**Задание**
Перепечатайте все строки ниже слово в слово, но без картинок.

**Строки данных**
= = = =
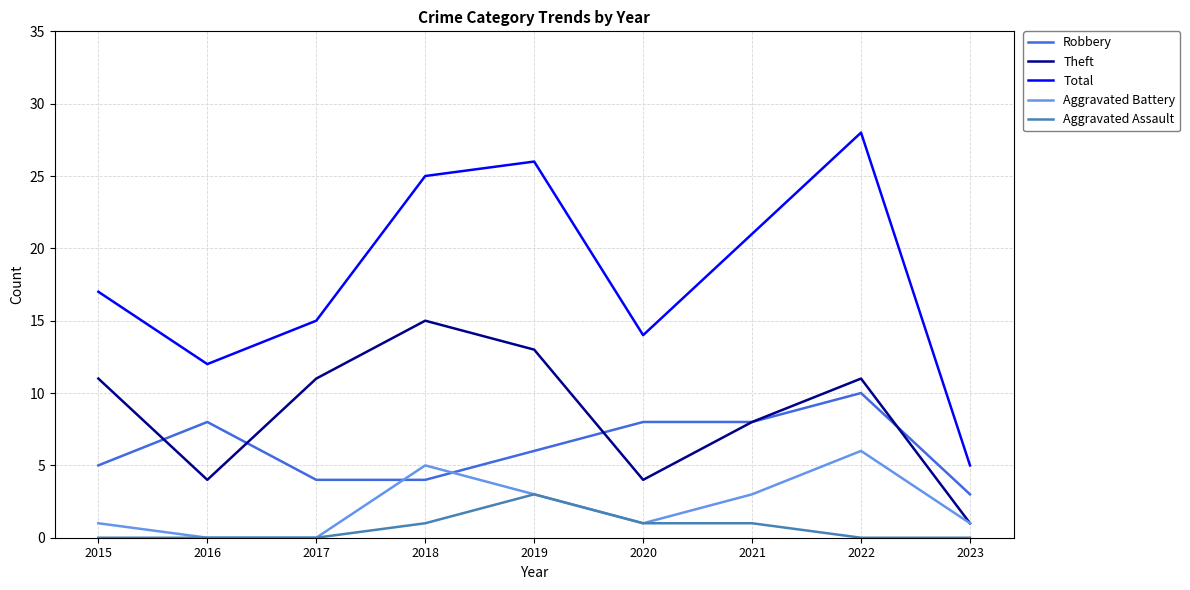

What is the difference between the highest and lowest values at 2019?

23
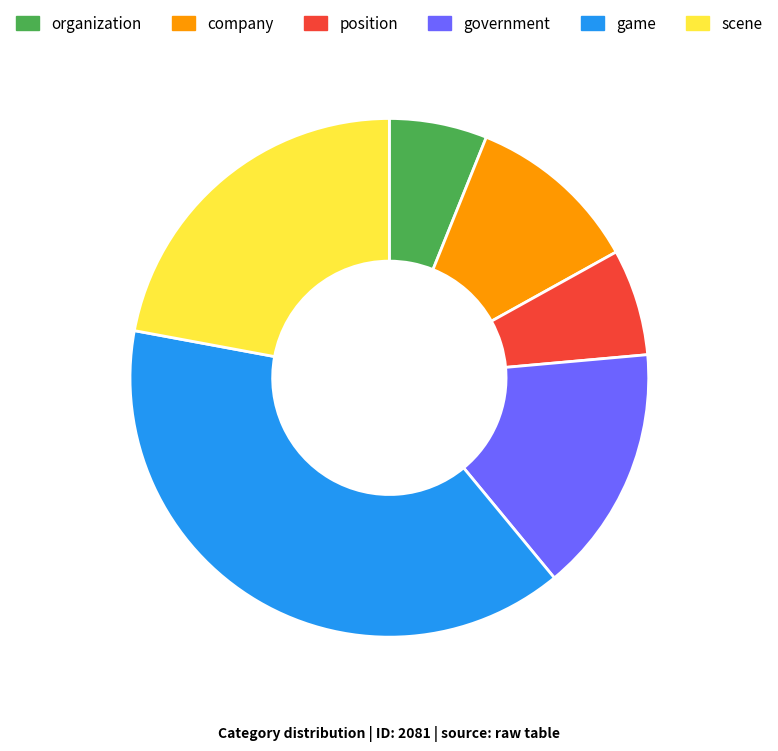

What is the ratio of the value at game to the value at company?

3.6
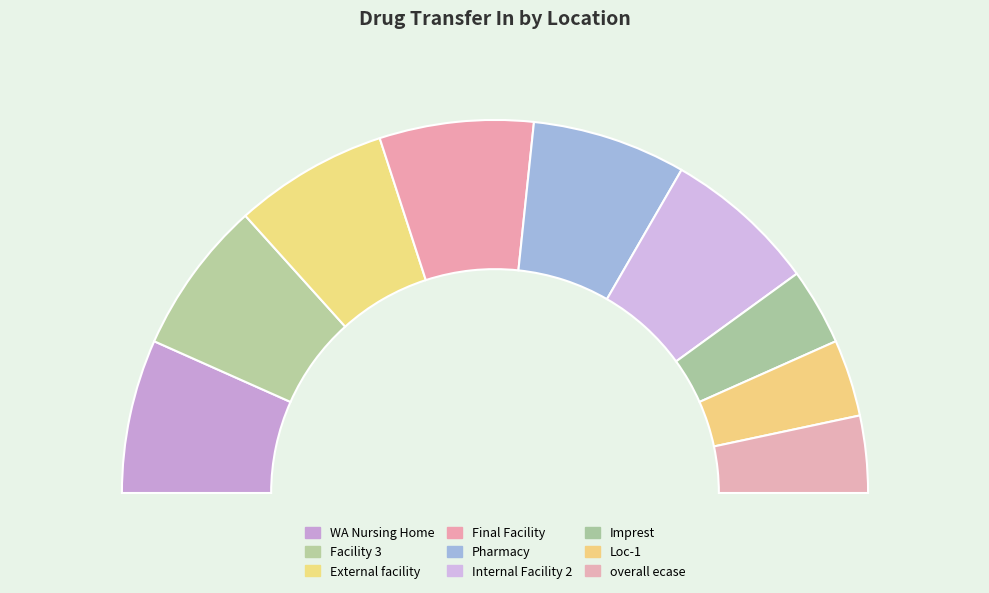

Which has a higher value, WA Nursing Home or Facility 3?

WA Nursing Home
= = = =
**Выполненное задание**
What is the difference between the highest and lowest values at 2019?

23

What is the ratio of the value at game to the value at company?

3.6

Which has a higher value, WA Nursing Home or Facility 3?

WA Nursing Home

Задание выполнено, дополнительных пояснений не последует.